Nothing is free in life and block cloning has some limitations for when it can work it’s magic.
PREFACE:
I have a fairly elaborate system for ingesting media files. I have a “staging” folder for new media as it is ingested. My staging folder is actually in a separate dataset, which has been my design for years…this was in an attempt to get more granular snapshot retention policies and save on space efficiency by retaining the production files longer than the source/staging files.
I keep these original media files for a period of time, but I do not use them directly.
This media can be from
- a camera
- a DVR
- old VHS tapes captures or DVD rips
- AI Upscaled projects from Topaz
- Internet Archive Torrents
I have scripts which copy them to another dataset and then re-encode them. The “copy script” use Python’s shutil.copy2(file_path, new_file_path)
.
Basically, my use case can be thought of both as video production and Plex joined together.
QUESTION:
Once the copied files are converted they are deleted. However, since there is some lag time between copying and re-encode, there is always some duplicate data which is stored. Currently my backlog is ~500GiB
But unfortunately, I do not realize all of these savings from block cloning.
I believe this is because we are crossing the boundaries of the dataset?
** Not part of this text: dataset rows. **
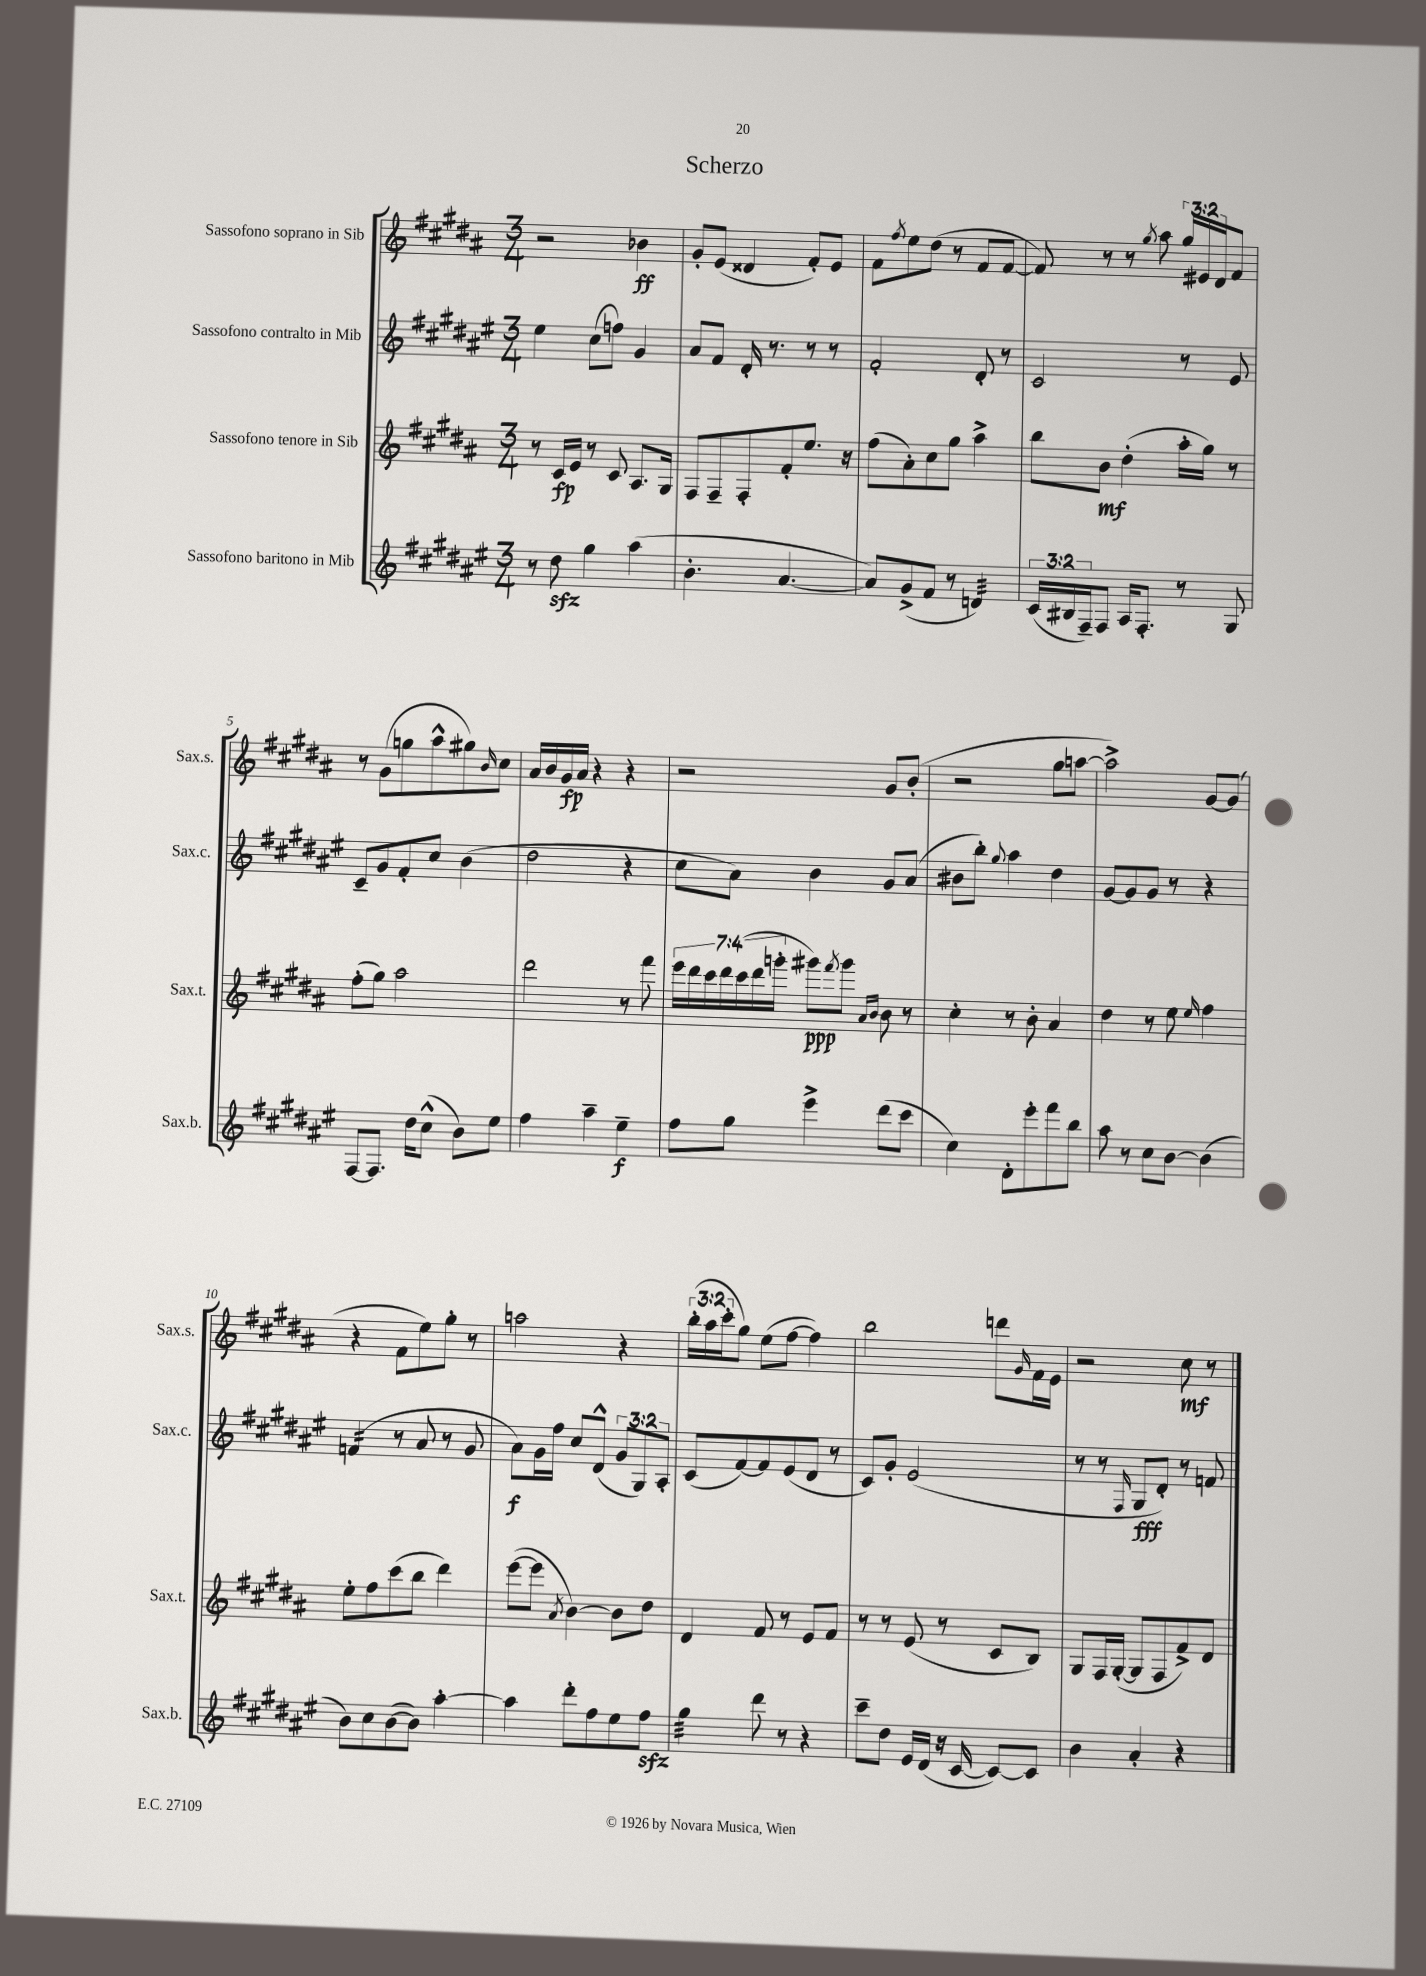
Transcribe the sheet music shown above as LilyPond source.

\header { title = "Scherzo" }
<<
\new StaffGroup <<
\new Staff = "s0" \with { instrumentName = "Sassofono soprano in Sib" shortInstrumentName = "Sax.s." } {
    \clef treble \key b \major \numericTimeSignature \time 3/4 \override Staff.TupletNumber.text = #tuplet-number::calc-fraction-text
    r2 bes'4\ff |
    gis'8-. e'8( disis'4 fis'8-.) e'8 |
    fis'8 \acciaccatura { fis''8 } e''8 dis''8( r8 fis'8 fis'8~ |
    fis'8) r8 r8 \acciaccatura { gis''8 } ais''8 \tuplet 3/2 { gis''16 eis'16 dis'16 } fis'8 |
    r8 gis'8( g''8 ais''8-^ gis''8) \grace { b'16 } cis''8 |
    ais'16 b'16 gis'16\fp ais'16 r4 r4 |
    r2 gis'8 b'8-.( |
    r2 gis''8 a''8~ |
    a''2->) gis'8~ gis'8( |
    r4 fis'8 e''8) gis''8-. r8 |
    a''2 r4 |
    \tuplet 3/2 { b''16-.( ais''16 cis'''16-. } gis''8) e''8( fis''8~ fis''4) |
    b''2 d'''8 \grace { gis'16 } fis'16 e'16 |
    r2 cis''8\mf r8 \bar "|." |
}
\new Staff = "s1" \with { instrumentName = "Sassofono contralto in Mib" shortInstrumentName = "Sax.c." } {
    \clef treble \key fis \major \numericTimeSignature \time 3/4 \override Staff.TupletNumber.text = #tuplet-number::calc-fraction-text
    eis''4 cis''8( f''8) gis'4 |
    ais'8 fis'8 dis'16-. r8. r8 r8 |
    fis'2-. dis'8-. r8 |
    cis'2 r8 eis'8 |
    cis'8-- gis'8 fis'8-. cis''8 b'4( |
    dis''2 r4 |
    cis''8 ais'8) b'4 gis'8 ais'8( |
    bis'8 b''8-.) \appoggiatura { gis''8 } ais''4 dis''4 |
    gis'8~ gis'8 gis'8 r8 r4 |
    f'4:16( r8 ais'8 r8 gis'8 |
    ais'8\f) gis'16 fis''16 cis''8 dis'8-^( \tuplet 3/2 { gis'8 gis8) ais8-. } |
    cis'8( fis'8~) fis'8 eis'8( dis'8 r8 |
    cis'8) gis'8-. eis'2( |
    r8 r8 \grace { fis16 } gis8\fff dis'8-.) r8 f'8 \bar "|." |
}
\new Staff = "s2" \with { instrumentName = "Sassofono tenore in Sib" shortInstrumentName = "Sax.t." } {
    \clef treble \key b \major \numericTimeSignature \time 3/4 \override Staff.TupletNumber.text = #tuplet-number::calc-fraction-text
    r8 cis'16\fp e'16 r8 cis'8 ais8. gis16 |
    fis8 fis8-- fis8-. fis'8-. e''8. r16 |
    fis''8( ais'8-.) cis''8 gis''8 ais''4-> |
    b''8 b'8\mf dis''4-.( ais''16-. gis''16) r8 |
    fis''8-.( gis''8) ais''2 |
    dis'''2 r8 fis'''8 |
    \tuplet 7/4 { e'''16 dis'''16 cis'''16 dis'''16 cis'''16( dis'''16 g'''16-. } gis'''8\ppp) \acciaccatura { fis'''8 } gis'''8 \grace { ais'16 b'16 } b'8 r8 |
    cis''4-. r8 b'8-. ais'4 |
    dis''4 r8 e''8 \grace { e''16 } fis''4 |
    e''8-. fis''8 cis'''8( b''8 dis'''4) |
    e'''8~( e'''8 \acciaccatura { ais'8 } b'4~) b'8 dis''8 |
    dis'4 fis'8 r8 e'8 fis'8 |
    r8 r8 e'8( r8 cis'8 b8) |
    gis8 fis16 gis16~-.( gis8 fis8 fis'8->) dis'8 \bar "|." |
}
\new Staff = "s3" \with { instrumentName = "Sassofono baritono in Mib" shortInstrumentName = "Sax.b." } {
    \clef treble \key fis \major \numericTimeSignature \time 3/4 \override Staff.TupletNumber.text = #tuplet-number::calc-fraction-text
    r8 dis''8\sfz gis''4 ais''4( |
    b'4.-. ais'4.~ |
    ais'8) gis'8->( fis'8 r8 d'4:32) |
    \tuplet 3/2 { cis'16( bis16 fis16--) } fis8 ais16 fis8.-. r8 gis8 |
    fis8~ fis8. dis''16 cis''8-^( b'8) eis''8 |
    fis''4 ais''4-- eis''4--\f |
    fis''8 gis''8 eis'''4-> dis'''8( cis'''8 |
    cis''4) dis'8-. eis'''8-. fis'''8 b''8 |
    ais''8 r8 cis''8 b'8~ b'4( |
    b'8) cis''8 b'8~( b'8) ais''4~-. |
    ais''4 dis'''8-. fis''8 eis''8 fis''8\sfz |
    gis''4:32 dis'''8 r8 r4 |
    cis'''8-- dis''8 eis'16 dis'16( r16 cis'16~ cis'8~) cis'8 |
    b'4 ais'4-. r4 \bar "|." |
}
>>
>>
I’m fairly confident that by moving my ingestion folder from it’s current, separate dataset, into a basic subfolder of the production dataset I will be able to leverage Block Cloning for this workflow. But I am looking for a sanity check I don’t want to re-engineer things only to find out my understand was wrong lol.
FWIW: I do understand that for this workflow the savings as reported in the BRT would only be temporary because the resultant files from being re-encoded would no longer be copies of the originals. But the end-result is typically a much smaller file than the source, and I do not keep the originals forever. That fact is factored into my overall storage growth plans.
It just sucks that I waste about half a TiB every month or so for no reason, which is why I would love to try to get block cloning to help me out here. Since the production files are written once and never change, I’m fairly confident I can come up with some pretty sane snapshot retention policies which will help continue to realize most of the savings.